Ja, dieses Buch hat mir gefallen, aber fragen Sie mich jetzt bitte nicht, worum es darin geht. Das habe ich vergessen. Ich müsste mich nur umdrehen und das entsprechende Buch aus dem Schrank holen, kurz drin blättern und schwupps, da wäre die Erinnerung wieder. Aber das mache ich nicht, denn das wäre mir zu professionell und zu angeberisch, außerdem steht der Inhalt des Buchs ja ohnehin bei amazon oder sonstwo im Internet.

Es war mein erstes Buch des Autors Peter Stamm, anschließend las ich dann recht zügig drei weitere Bücher von ihm, alle waren in etwa ähnlich gut.
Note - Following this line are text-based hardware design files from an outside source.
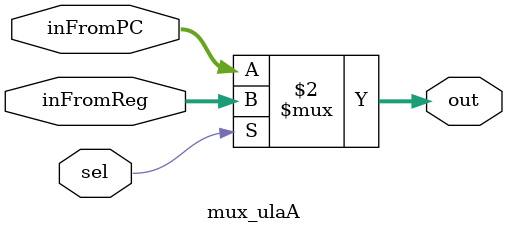
<source format=v>
module mux_ulaA (
  input wire sel,
  input wire [31:0] inFromPC,
  input wire [31:0] inFromReg,
  output wire [31:0] out
);

  assign out = (sel == 0) ? inFromPC : inFromReg;

endmodule

</source>
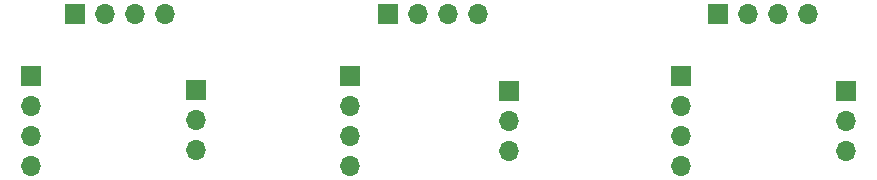
<source format=gbr>
%TF.GenerationSoftware,KiCad,Pcbnew,9.0.0*%
%TF.CreationDate,2025-05-15T14:35:58+07:00*%
%TF.ProjectId,PCB AS5600,50434220-4153-4353-9630-302e6b696361,rev?*%
%TF.SameCoordinates,Original*%
%TF.FileFunction,Soldermask,Top*%
%TF.FilePolarity,Negative*%
%FSLAX46Y46*%
G04 Gerber Fmt 4.6, Leading zero omitted, Abs format (unit mm)*
G04 Created by KiCad (PCBNEW 9.0.0) date 2025-05-15 14:35:58*
%MOMM*%
%LPD*%
G01*
G04 APERTURE LIST*
%ADD10R,1.700000X1.700000*%
%ADD11O,1.700000X1.700000*%
G04 APERTURE END LIST*
D10*
%TO.C,J9*%
X203500000Y-58460000D03*
D11*
X203500000Y-61000000D03*
X203500000Y-63540000D03*
%TD*%
D10*
%TO.C,J3*%
X138200000Y-52000000D03*
D11*
X140740000Y-52000000D03*
X143280000Y-52000000D03*
X145820000Y-52000000D03*
%TD*%
D10*
%TO.C,J4*%
X161500000Y-57200000D03*
D11*
X161500000Y-59740000D03*
X161500000Y-62280000D03*
X161500000Y-64820000D03*
%TD*%
D10*
%TO.C,J2*%
X148500000Y-58420000D03*
D11*
X148500000Y-60960000D03*
X148500000Y-63500000D03*
%TD*%
D10*
%TO.C,J6*%
X175000000Y-58460000D03*
D11*
X175000000Y-61000000D03*
X175000000Y-63540000D03*
%TD*%
D10*
%TO.C,J8*%
X192700000Y-52000000D03*
D11*
X195240000Y-52000000D03*
X197780000Y-52000000D03*
X200320000Y-52000000D03*
%TD*%
D10*
%TO.C,J1*%
X134500000Y-57200000D03*
D11*
X134500000Y-59740000D03*
X134500000Y-62280000D03*
X134500000Y-64820000D03*
%TD*%
D10*
%TO.C,J7*%
X189500000Y-57200000D03*
D11*
X189500000Y-59740000D03*
X189500000Y-62280000D03*
X189500000Y-64820000D03*
%TD*%
D10*
%TO.C,J5*%
X164700000Y-52000000D03*
D11*
X167240000Y-52000000D03*
X169780000Y-52000000D03*
X172320000Y-52000000D03*
%TD*%
M02*

</source>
Ob dieses Buch nun sein Bestes ist, weiß ich auch nicht mehr, aber es ist sein Neuestes (Stand: Januar 2009), soviel ist mal sicher.

Wahrscheinlich geht es in dem Buch um ein Paar, um Liebe und Probleme bei der Umsetzung derselben im normalen Lebensalltag. Vielleicht schildert Stamm auch "eindringlich", wie die Liebe den Menschen in den Händen zerrinnt "wie Sand", wohl eher wäre ihm diese schnöde Metapher aber wohl peinlich und ärgerlich. Aber doch, ich glaube schon, dass es in dem Buch um Liebe ging.

Wie auch immer, das Buch empfand ich als sehr lesenswert und es ist auch nicht so dick, sodass man sehr schnell schon wieder Zeit für andere Tätigkeiten hat, die einem lieb sind.